Entradas del conjunto de datos

>>>

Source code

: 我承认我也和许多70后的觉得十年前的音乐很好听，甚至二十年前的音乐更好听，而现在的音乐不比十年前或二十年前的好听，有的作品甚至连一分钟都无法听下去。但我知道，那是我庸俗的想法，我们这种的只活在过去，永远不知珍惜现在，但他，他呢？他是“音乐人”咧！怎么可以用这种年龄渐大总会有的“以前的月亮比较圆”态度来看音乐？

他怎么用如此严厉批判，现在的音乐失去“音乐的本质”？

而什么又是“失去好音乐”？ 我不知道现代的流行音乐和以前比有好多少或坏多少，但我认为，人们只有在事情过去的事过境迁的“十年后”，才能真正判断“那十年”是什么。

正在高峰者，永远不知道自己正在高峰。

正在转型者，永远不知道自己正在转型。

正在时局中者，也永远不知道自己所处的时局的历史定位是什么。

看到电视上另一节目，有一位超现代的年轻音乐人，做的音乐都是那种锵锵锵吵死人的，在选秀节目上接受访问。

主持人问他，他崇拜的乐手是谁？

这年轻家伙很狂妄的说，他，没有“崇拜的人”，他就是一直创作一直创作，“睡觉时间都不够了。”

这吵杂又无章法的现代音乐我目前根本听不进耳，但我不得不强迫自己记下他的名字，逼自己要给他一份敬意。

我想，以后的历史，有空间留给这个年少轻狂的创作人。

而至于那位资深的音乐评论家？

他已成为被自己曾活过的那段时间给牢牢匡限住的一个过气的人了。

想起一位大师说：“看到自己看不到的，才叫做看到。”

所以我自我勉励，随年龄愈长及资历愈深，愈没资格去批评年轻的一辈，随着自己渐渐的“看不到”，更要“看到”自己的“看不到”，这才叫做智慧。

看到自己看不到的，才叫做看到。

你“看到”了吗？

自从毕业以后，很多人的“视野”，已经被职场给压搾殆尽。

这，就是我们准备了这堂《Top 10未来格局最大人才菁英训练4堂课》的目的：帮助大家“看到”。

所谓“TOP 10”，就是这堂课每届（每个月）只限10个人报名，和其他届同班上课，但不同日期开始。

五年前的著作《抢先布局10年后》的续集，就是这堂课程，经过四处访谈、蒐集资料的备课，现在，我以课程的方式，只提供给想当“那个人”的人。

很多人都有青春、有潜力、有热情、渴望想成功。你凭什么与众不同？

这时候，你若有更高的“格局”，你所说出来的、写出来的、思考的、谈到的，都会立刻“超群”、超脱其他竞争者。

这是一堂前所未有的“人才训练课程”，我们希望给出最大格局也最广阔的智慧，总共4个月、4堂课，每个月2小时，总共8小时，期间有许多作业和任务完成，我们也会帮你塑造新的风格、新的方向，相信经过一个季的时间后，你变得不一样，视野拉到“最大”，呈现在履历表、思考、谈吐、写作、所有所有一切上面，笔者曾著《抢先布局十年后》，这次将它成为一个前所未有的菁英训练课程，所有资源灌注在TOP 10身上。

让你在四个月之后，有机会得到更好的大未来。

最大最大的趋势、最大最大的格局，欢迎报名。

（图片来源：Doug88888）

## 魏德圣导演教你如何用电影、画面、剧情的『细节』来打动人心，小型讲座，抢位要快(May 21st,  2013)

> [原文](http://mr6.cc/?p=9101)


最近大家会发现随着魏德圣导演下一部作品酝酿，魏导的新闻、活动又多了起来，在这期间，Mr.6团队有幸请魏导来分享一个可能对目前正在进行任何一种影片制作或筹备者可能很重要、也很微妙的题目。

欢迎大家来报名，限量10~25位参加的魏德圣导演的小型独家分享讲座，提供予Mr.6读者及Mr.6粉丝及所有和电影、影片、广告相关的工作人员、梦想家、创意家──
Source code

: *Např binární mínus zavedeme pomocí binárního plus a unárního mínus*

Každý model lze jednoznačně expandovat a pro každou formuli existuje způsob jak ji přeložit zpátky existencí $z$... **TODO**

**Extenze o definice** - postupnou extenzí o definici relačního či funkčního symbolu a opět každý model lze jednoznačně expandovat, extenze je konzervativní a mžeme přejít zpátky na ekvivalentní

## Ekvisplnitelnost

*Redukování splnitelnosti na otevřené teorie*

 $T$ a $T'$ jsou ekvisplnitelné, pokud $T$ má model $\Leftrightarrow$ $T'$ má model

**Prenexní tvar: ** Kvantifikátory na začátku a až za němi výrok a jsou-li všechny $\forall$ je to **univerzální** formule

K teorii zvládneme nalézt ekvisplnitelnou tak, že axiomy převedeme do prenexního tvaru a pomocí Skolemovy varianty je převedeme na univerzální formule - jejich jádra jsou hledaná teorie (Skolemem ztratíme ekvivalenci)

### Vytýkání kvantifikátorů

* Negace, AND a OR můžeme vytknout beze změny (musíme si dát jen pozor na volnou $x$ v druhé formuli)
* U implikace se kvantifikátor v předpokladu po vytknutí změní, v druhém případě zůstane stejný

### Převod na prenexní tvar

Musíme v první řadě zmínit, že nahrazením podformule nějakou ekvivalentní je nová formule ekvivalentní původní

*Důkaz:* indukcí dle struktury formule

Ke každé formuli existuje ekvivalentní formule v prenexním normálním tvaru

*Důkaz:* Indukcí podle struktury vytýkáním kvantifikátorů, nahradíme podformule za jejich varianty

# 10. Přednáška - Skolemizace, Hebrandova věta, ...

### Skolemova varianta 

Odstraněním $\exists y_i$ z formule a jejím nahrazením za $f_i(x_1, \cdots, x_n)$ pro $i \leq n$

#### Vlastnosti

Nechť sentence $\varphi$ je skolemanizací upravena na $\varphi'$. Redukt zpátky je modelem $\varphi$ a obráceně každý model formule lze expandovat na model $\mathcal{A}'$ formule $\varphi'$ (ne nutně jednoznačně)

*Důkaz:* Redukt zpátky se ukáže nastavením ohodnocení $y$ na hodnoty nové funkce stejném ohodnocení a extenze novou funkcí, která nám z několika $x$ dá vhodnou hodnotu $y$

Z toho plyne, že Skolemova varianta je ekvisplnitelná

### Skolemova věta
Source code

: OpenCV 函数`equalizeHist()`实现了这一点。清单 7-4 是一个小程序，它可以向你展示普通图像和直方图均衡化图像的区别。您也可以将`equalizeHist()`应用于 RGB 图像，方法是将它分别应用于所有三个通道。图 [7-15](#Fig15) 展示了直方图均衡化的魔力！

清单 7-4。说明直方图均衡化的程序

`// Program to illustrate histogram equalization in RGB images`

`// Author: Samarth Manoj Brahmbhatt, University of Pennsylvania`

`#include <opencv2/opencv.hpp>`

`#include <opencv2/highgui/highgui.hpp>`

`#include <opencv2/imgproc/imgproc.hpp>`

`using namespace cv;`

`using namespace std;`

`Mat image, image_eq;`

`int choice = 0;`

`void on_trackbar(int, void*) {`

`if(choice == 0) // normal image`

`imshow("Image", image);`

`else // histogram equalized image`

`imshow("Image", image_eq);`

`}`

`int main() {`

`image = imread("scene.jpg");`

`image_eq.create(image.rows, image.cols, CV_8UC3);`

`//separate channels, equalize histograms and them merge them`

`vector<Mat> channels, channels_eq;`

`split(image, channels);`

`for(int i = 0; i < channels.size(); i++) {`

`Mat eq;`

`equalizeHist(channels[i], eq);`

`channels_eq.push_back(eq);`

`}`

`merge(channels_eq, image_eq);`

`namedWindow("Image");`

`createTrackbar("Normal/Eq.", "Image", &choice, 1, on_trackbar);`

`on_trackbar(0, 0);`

<<<

OBJETIVO DEL EJERCICIO: Transcribe íntegramente todas las filas de arriba, sin alterar ningún carácter.

RESPUESTA AL EJERCICIO:
Source code

: 我承认我也和许多70后的觉得十年前的音乐很好听，甚至二十年前的音乐更好听，而现在的音乐不比十年前或二十年前的好听，有的作品甚至连一分钟都无法听下去。但我知道，那是我庸俗的想法，我们这种的只活在过去，永远不知珍惜现在，但他，他呢？他是“音乐人”咧！怎么可以用这种年龄渐大总会有的“以前的月亮比较圆”态度来看音乐？

他怎么用如此严厉批判，现在的音乐失去“音乐的本质”？

而什么又是“失去好音乐”？ 我不知道现代的流行音乐和以前比有好多少或坏多少，但我认为，人们只有在事情过去的事过境迁的“十年后”，才能真正判断“那十年”是什么。

正在高峰者，永远不知道自己正在高峰。

正在转型者，永远不知道自己正在转型。

正在时局中者，也永远不知道自己所处的时局的历史定位是什么。

看到电视上另一节目，有一位超现代的年轻音乐人，做的音乐都是那种锵锵锵吵死人的，在选秀节目上接受访问。

主持人问他，他崇拜的乐手是谁？

这年轻家伙很狂妄的说，他，没有“崇拜的人”，他就是一直创作一直创作，“睡觉时间都不够了。”

这吵杂又无章法的现代音乐我目前根本听不进耳，但我不得不强迫自己记下他的名字，逼自己要给他一份敬意。

我想，以后的历史，有空间留给这个年少轻狂的创作人。

而至于那位资深的音乐评论家？

他已成为被自己曾活过的那段时间给牢牢匡限住的一个过气的人了。

想起一位大师说：“看到自己看不到的，才叫做看到。”

所以我自我勉励，随年龄愈长及资历愈深，愈没资格去批评年轻的一辈，随着自己渐渐的“看不到”，更要“看到”自己的“看不到”，这才叫做智慧。

看到自己看不到的，才叫做看到。

你“看到”了吗？

自从毕业以后，很多人的“视野”，已经被职场给压搾殆尽。

这，就是我们准备了这堂《Top 10未来格局最大人才菁英训练4堂课》的目的：帮助大家“看到”。

所谓“TOP 10”，就是这堂课每届（每个月）只限10个人报名，和其他届同班上课，但不同日期开始。

五年前的著作《抢先布局10年后》的续集，就是这堂课程，经过四处访谈、蒐集资料的备课，现在，我以课程的方式，只提供给想当“那个人”的人。

很多人都有青春、有潜力、有热情、渴望想成功。你凭什么与众不同？

这时候，你若有更高的“格局”，你所说出来的、写出来的、思考的、谈到的，都会立刻“超群”、超脱其他竞争者。

这是一堂前所未有的“人才训练课程”，我们希望给出最大格局也最广阔的智慧，总共4个月、4堂课，每个月2小时，总共8小时，期间有许多作业和任务完成，我们也会帮你塑造新的风格、新的方向，相信经过一个季的时间后，你变得不一样，视野拉到“最大”，呈现在履历表、思考、谈吐、写作、所有所有一切上面，笔者曾著《抢先布局十年后》，这次将它成为一个前所未有的菁英训练课程，所有资源灌注在TOP 10身上。

让你在四个月之后，有机会得到更好的大未来。

最大最大的趋势、最大最大的格局，欢迎报名。

（图片来源：Doug88888）

## 魏德圣导演教你如何用电影、画面、剧情的『细节』来打动人心，小型讲座，抢位要快(May 21st,  2013)

> [原文](http://mr6.cc/?p=9101)


最近大家会发现随着魏德圣导演下一部作品酝酿，魏导的新闻、活动又多了起来，在这期间，Mr.6团队有幸请魏导来分享一个可能对目前正在进行任何一种影片制作或筹备者可能很重要、也很微妙的题目。

欢迎大家来报名，限量10~25位参加的魏德圣导演的小型独家分享讲座，提供予Mr.6读者及Mr.6粉丝及所有和电影、影片、广告相关的工作人员、梦想家、创意家──
Source code

: *Např binární mínus zavedeme pomocí binárního plus a unárního mínus*

Každý model lze jednoznačně expandovat a pro každou formuli existuje způsob jak ji přeložit zpátky existencí $z$... **TODO**

**Extenze o definice** - postupnou extenzí o definici relačního či funkčního symbolu a opět každý model lze jednoznačně expandovat, extenze je konzervativní a mžeme přejít zpátky na ekvivalentní

## Ekvisplnitelnost

*Redukování splnitelnosti na otevřené teorie*

 $T$ a $T'$ jsou ekvisplnitelné, pokud $T$ má model $\Leftrightarrow$ $T'$ má model

**Prenexní tvar: ** Kvantifikátory na začátku a až za němi výrok a jsou-li všechny $\forall$ je to **univerzální** formule

K teorii zvládneme nalézt ekvisplnitelnou tak, že axiomy převedeme do prenexního tvaru a pomocí Skolemovy varianty je převedeme na univerzální formule - jejich jádra jsou hledaná teorie (Skolemem ztratíme ekvivalenci)

### Vytýkání kvantifikátorů

* Negace, AND a OR můžeme vytknout beze změny (musíme si dát jen pozor na volnou $x$ v druhé formuli)
* U implikace se kvantifikátor v předpokladu po vytknutí změní, v druhém případě zůstane stejný

### Převod na prenexní tvar

Musíme v první řadě zmínit, že nahrazením podformule nějakou ekvivalentní je nová formule ekvivalentní původní

*Důkaz:* indukcí dle struktury formule

Ke každé formuli existuje ekvivalentní formule v prenexním normálním tvaru

*Důkaz:* Indukcí podle struktury vytýkáním kvantifikátorů, nahradíme podformule za jejich varianty

# 10. Přednáška - Skolemizace, Hebrandova věta, ...

### Skolemova varianta 

Odstraněním $\exists y_i$ z formule a jejím nahrazením za $f_i(x_1, \cdots, x_n)$ pro $i \leq n$

#### Vlastnosti

Nechť sentence $\varphi$ je skolemanizací upravena na $\varphi'$. Redukt zpátky je modelem $\varphi$ a obráceně každý model formule lze expandovat na model $\mathcal{A}'$ formule $\varphi'$ (ne nutně jednoznačně)

*Důkaz:* Redukt zpátky se ukáže nastavením ohodnocení $y$ na hodnoty nové funkce stejném ohodnocení a extenze novou funkcí, která nám z několika $x$ dá vhodnou hodnotu $y$

Z toho plyne, že Skolemova varianta je ekvisplnitelná

### Skolemova věta
Source code

: OpenCV 函数`equalizeHist()`实现了这一点。清单 7-4 是一个小程序，它可以向你展示普通图像和直方图均衡化图像的区别。您也可以将`equalizeHist()`应用于 RGB 图像，方法是将它分别应用于所有三个通道。图 [7-15](#Fig15) 展示了直方图均衡化的魔力！

清单 7-4。说明直方图均衡化的程序

`// Program to illustrate histogram equalization in RGB images`

`// Author: Samarth Manoj Brahmbhatt, University of Pennsylvania`

`#include <opencv2/opencv.hpp>`

`#include <opencv2/highgui/highgui.hpp>`

`#include <opencv2/imgproc/imgproc.hpp>`

`using namespace cv;`

`using namespace std;`

`Mat image, image_eq;`

`int choice = 0;`

`void on_trackbar(int, void*) {`

`if(choice == 0) // normal image`

`imshow("Image", image);`

`else // histogram equalized image`

`imshow("Image", image_eq);`

`}`

`int main() {`

`image = imread("scene.jpg");`

`image_eq.create(image.rows, image.cols, CV_8UC3);`

`//separate channels, equalize histograms and them merge them`

`vector<Mat> channels, channels_eq;`

`split(image, channels);`

`for(int i = 0; i < channels.size(); i++) {`

`Mat eq;`

`equalizeHist(channels[i], eq);`

`channels_eq.push_back(eq);`

`}`

`merge(channels_eq, image_eq);`

`namedWindow("Image");`

`createTrackbar("Normal/Eq.", "Image", &choice, 1, on_trackbar);`

`on_trackbar(0, 0);`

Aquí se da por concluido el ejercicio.